Текст упражнения:
Университетская «история»
Опубликовано в журнале НЛО, номер 6, 2007
УНИВЕРСИТЕТСКАЯ “ИСТОРИЯ”
ИСТОРИЯ РУССКОЙ ЛИТЕРАТУРЫ ХIХ ВЕКА: Учебное пособие для старших классов школ гуманитарного профиля: К 250-летию Московского государственного университета им. М.В. Ломоносова / Под ред. профессора А.И. Журавлевой. — М.: Изд-во Моск. ун-та; Изд-во “ЧеРо”, 2006. — 686 с. — 5000 экз.
Как вы думаете, сколько фактических ошибок может быть допущено в пособии по русской литературе, рекомендованном для 10—11-х классов средней школы? Правильно – ни одной! Но вот мы раскрываем такой учебник на с. 356 и, к своему удивлению, из главы о Ф.И. Тютчеве узнаем, что на шедшем в 1838 г. из России в Германию корабле “Николай I”, кроме И.С. Тургенева (впоследствии описавшего это плавание в очерке “Пожар на море”) и первой жены Ф.И. Тютчева, была и “погибла дочь Герцена”. И что якобы об этом корабле и этой трагедии рассказано самим А.И. Герценом в “Былом и думах”: “см. главу “Oceano Noх””. Вы возразите: А. Герцен в 1838 г. только обвенчался с Натальей Александровной Захарьиной, и их первая дочь родилась лишь в 1844 г., стало быть, присутствовать и погибнуть в плавании 1838 г. никак не могла. И вообще из детей Герцена в морской пучине трагически погиб младший сын писателя, глухонемой Николай, утонувший вместе с матерью писателя, да и произошло это в 1851 г., в Средиземном, а не Балтийском море и, разумеется, на совершенно другом пароходе. Наконец, добавите вы, в названии главы из “Былого и дум”, рассказавшей об этой трагедии, слово “noх” (лат. “ночь”) у самого Герцена написано, как и следует, с прописной, а не с заглавной буквы.

Задание 1: Воспроизведите дословно фрагмент рецензии на учебное пособие: всё, начиная со слов «ИСТОРИЯ РУССКОЙ ЛИТЕРАТУРЫ» и ниже, вплоть до слов «с. — 5000 экз.».
Задание 2: Продолжите рецензию на учебное пособие по русской литературе, начав сразу после её последнего предложения.

Исходные данные:
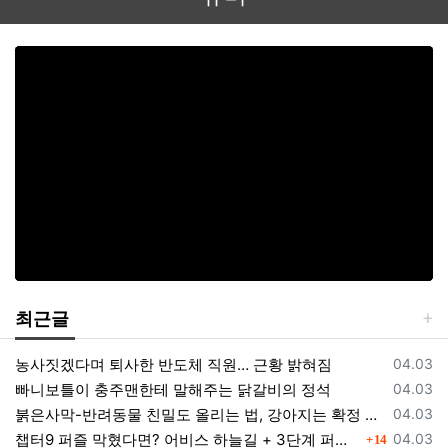
최근글
등록일
농사짓겠다며 퇴사한 반도체 직원… 근황 밝혀짐
04.03
등록일
빠니보틀이 충주맨한테 말해주는 닭갈비의 정석
04.03
등록일
붉은사막-반려동물 친밀도 올리는 법, 강아지는 확정 고양이는 조건 확인
04.03
댓글
등록일
챕터9 퍼즐 막혔다면? 어비스 하늘길 + 3단계 퍼즐 공략 순서 정리 (길찾기 포함)
04.03
14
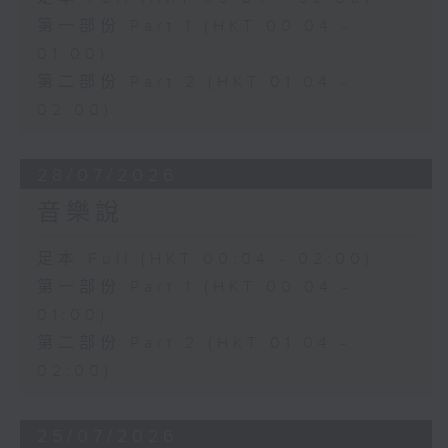
第一部份 Part 1 (HKT 00:04 -
01:00)
第二部份 Part 2 (HKT 01:04 -
02:00)
28/07/2026
音樂說
足本 Full (HKT 00:04 - 02:00)
第一部份 Part 1 (HKT 00:04 -
01:00)
第二部份 Part 2 (HKT 01:04 -
02:00)
25/07/2026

Результат выполнения 1:
ИСТОРИЯ РУССКОЙ ЛИТЕРАТУРЫ ХIХ ВЕКА: Учебное пособие для старших классов школ гуманитарного профиля: К 250-летию Московского государственного университета им. М.В. Ломоносова / Под ред. профессора А.И. Журавлевой. — М.: Изд-во Моск. ун-та; Изд-во “ЧеРо”, 2006. — 686 с. — 5000 экз.

Результат выполнения 2:
Итак, пять грубых фактических ошибок… в одной фразе! Но, быть может, это случай единственный? Увы! На с. 142 читаем: Чацкий “прежде всего осуждает крепостное право, приравнивая его к рабству”. В действительности к рабству приравнял крепостное право и этим осудил его Пушкин в стихотворении “Деревня” (“Здесь рабство тощее влачится по браздам…”), да и то во второй его части, ходившей в списках. Что касается Чацкого, то им осуждены жестокие помещики, распродающие своих крепостных актеров (“Амуров и Зефиров”) “поодиночке”, т.е. без их жен и детей. На с. 362 заявлено, что знакомство И.С. Тургенева с Полиной Виардо произошло в “середине сороковых годов”, но 1843 г., когда это случилось, — не середина десятилетия. Герои тургеневских рассказов “Певцы” и “Бежин луг” — Яков по прозвищу Турок и подросток Павлуша, по утверждению автора соответствующей главы, “спиваются или гибнут <…> без каких-либо конкретных причин” (с. 368). Между тем Яков в конце рассказа напивается, но не спивается, а Павлуша погибает по вполне конкретной причине: он “убился, упав с лошади” (Тургенев И.С. Полн. собр. соч. и писем: В 30 т. М., 1979. Т. 3. С. 105). Евгений Базаров по советской традиции аттестуется “плебеем-разночинцем” (с. 371), хотя в “Отцах и детях” слово “разночинец” не употреблено ни разу; в действительности, как сын штаб-лекаря, имеющего орден Святого Владимира (мать его вообще из “столбовых дворяночек”), он, вопреки утверждениям учебника, — потомственный дворянин, хотя и не владелец “собственных крепостных” (с. 375): имение принадлежит его матери (даже не отцу). Неверно и утверждение, что, по Тургеневу, “тайну природы невозможно раскрыть” (с. 380), ведь автор “Поездки в Полесье” и стихотворения в прозе “Природа” по крайней мере в этих произведениях как раз и раскрывает нам свое понимание этой тайны.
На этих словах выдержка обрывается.